▶ [Metin Bölümü]
..........

Depresyon hastalığı artıyor...

Çanakkale Onsekiz Mart Üniversitesi (ÇOMÜ) Araştırma ve Uygulama Hastanesi Psikiyatri Anabilim Dalı Öğretim Üyesi Yrd. Doç. Dr. Bahadır Bakım, Türkiye`de depresyon hastalığının yükselen bir trend sergilediğini bildirdi.

463
Bakım, yaptığı yazılı açıklamada, İbn-i Sina ya da Hipokrat döneminde depresyonun bir şekilde daha farklı kelimelerle tanımlandığını ifade etti. Depresyonun her zaman her toplumda olabileceğine işaret eden Bakım; “Ama sıklığı değişiyor tabii. Etkilenen kişi sayısı da farklılaşıyor. Bunlar önemli ama asıl önemli olan bunun tedavi edilebilir hastalık olduğunu bilip, tedavi edebilecek kişiye gitmek” dedi.
 
Bakım, Türkiye`de yaşanan depresyon vakalarıyla ilgili şu görüşlerini paylaştı: “Depresyon giderek artıyor tabii. Çünkü sosyal destek azalmasının etkileri, kişinin daha çok tek başına kalması ve kendine zaman ayıramamasıyla ilişkili olarak kişi kendini yetersiz görüyor. Kişi kendini yetersiz gördükten sonra çevresine karşı olumsuz bakış açısı söz konusu oluyor. Daha sonra da geleceğe yönelik olumsuz bir bakışı oluyor. Bu olumsuz bakışlar giderek artıkça kişinin hayatına bakışındaki renkler beyazdan daha çok koyu renklere, siyaha, beje ya da griye dönüşüyor. O da diğer gelişmekte olan ülkelerde olduğu gibi ülkemizde de hayatı olumsuz bir şekilde etkiliyor. Ülkemizde ne yazık ki depresyon yükselen bir trend sergilemekte.”

..........

▶ [Görev Yönergesi] Depresyon haberinde adı açıkça geçen bütün renkleri sıralayın.

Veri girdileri
..........

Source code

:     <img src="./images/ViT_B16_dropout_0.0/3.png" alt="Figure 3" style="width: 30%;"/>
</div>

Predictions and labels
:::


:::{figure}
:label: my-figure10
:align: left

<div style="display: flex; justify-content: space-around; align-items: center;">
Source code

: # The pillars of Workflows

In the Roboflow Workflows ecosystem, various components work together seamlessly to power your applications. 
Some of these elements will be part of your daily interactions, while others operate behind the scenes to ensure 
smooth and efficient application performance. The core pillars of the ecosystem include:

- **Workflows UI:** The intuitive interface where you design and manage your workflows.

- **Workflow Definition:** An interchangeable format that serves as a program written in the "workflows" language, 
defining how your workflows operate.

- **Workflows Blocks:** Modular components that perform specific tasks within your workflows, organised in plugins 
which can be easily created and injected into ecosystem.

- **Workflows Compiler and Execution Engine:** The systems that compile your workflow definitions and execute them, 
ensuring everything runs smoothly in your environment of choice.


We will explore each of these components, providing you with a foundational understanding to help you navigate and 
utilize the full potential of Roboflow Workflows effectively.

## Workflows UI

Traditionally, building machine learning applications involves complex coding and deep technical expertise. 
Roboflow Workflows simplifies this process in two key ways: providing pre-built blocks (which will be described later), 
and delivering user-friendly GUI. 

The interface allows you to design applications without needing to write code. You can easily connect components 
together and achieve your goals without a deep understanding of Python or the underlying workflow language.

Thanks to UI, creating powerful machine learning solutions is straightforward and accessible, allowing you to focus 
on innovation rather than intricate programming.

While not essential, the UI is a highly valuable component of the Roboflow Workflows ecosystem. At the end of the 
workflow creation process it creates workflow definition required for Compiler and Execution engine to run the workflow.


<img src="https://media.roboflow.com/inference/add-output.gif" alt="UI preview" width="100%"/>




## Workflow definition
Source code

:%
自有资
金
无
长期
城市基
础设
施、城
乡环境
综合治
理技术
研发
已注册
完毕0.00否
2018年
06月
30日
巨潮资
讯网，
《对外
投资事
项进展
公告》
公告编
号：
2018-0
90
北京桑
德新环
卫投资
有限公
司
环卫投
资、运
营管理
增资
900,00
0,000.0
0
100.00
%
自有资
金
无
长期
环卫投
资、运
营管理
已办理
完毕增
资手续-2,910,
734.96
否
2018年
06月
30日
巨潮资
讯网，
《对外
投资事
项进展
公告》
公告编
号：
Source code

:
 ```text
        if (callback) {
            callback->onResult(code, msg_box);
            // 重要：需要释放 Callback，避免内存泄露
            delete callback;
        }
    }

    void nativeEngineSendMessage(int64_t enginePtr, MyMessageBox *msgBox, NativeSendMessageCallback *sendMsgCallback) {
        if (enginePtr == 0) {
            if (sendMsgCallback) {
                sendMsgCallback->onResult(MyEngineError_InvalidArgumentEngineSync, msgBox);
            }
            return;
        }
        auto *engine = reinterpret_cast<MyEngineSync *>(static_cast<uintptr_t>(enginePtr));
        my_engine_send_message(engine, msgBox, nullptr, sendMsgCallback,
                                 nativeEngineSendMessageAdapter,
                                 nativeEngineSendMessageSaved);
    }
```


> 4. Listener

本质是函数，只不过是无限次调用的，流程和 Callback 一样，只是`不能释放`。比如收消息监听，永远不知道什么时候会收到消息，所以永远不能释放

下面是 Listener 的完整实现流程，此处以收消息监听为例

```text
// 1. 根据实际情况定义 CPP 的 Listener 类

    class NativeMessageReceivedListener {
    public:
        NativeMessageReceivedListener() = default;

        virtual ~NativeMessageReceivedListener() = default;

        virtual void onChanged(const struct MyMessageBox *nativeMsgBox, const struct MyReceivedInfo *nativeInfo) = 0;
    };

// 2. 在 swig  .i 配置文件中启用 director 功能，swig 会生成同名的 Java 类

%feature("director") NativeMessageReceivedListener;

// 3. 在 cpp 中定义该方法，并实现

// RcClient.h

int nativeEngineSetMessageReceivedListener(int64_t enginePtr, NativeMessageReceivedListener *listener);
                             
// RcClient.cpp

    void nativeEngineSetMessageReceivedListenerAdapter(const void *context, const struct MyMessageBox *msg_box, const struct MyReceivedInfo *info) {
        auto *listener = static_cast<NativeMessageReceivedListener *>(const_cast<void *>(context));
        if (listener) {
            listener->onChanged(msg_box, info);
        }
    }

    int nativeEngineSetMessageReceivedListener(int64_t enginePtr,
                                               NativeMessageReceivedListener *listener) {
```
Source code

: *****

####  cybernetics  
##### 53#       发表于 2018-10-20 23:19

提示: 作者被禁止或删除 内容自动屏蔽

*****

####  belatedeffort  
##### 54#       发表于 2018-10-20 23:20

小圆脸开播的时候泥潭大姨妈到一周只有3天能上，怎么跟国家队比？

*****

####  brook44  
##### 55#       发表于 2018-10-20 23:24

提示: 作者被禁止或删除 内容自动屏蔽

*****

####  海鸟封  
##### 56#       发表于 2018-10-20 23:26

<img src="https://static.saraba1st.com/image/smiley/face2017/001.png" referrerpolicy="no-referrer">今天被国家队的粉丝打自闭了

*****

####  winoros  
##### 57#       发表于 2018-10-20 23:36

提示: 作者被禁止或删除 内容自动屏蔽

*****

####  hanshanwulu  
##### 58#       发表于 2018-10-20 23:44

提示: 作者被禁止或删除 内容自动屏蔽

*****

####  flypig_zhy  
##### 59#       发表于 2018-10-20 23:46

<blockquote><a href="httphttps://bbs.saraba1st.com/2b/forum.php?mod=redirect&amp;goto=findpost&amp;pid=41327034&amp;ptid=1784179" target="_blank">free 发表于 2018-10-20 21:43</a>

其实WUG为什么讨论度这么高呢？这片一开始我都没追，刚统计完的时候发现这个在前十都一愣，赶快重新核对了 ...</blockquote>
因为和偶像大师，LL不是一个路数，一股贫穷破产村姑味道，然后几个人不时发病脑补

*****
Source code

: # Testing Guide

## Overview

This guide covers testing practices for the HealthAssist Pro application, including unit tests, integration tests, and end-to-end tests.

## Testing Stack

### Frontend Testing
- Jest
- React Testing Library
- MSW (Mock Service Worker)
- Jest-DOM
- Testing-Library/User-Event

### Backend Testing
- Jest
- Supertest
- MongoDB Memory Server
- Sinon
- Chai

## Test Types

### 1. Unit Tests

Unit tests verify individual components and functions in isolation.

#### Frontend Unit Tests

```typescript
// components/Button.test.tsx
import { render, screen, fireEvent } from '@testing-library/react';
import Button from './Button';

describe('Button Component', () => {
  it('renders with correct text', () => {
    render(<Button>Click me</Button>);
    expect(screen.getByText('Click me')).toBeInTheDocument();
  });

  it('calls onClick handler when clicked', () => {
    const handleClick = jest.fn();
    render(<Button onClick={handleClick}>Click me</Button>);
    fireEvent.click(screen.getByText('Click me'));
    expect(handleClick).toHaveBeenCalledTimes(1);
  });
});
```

..........

▶ [Bu Alıştırmanın Yanıtı] beyaz, siyah, bej, gri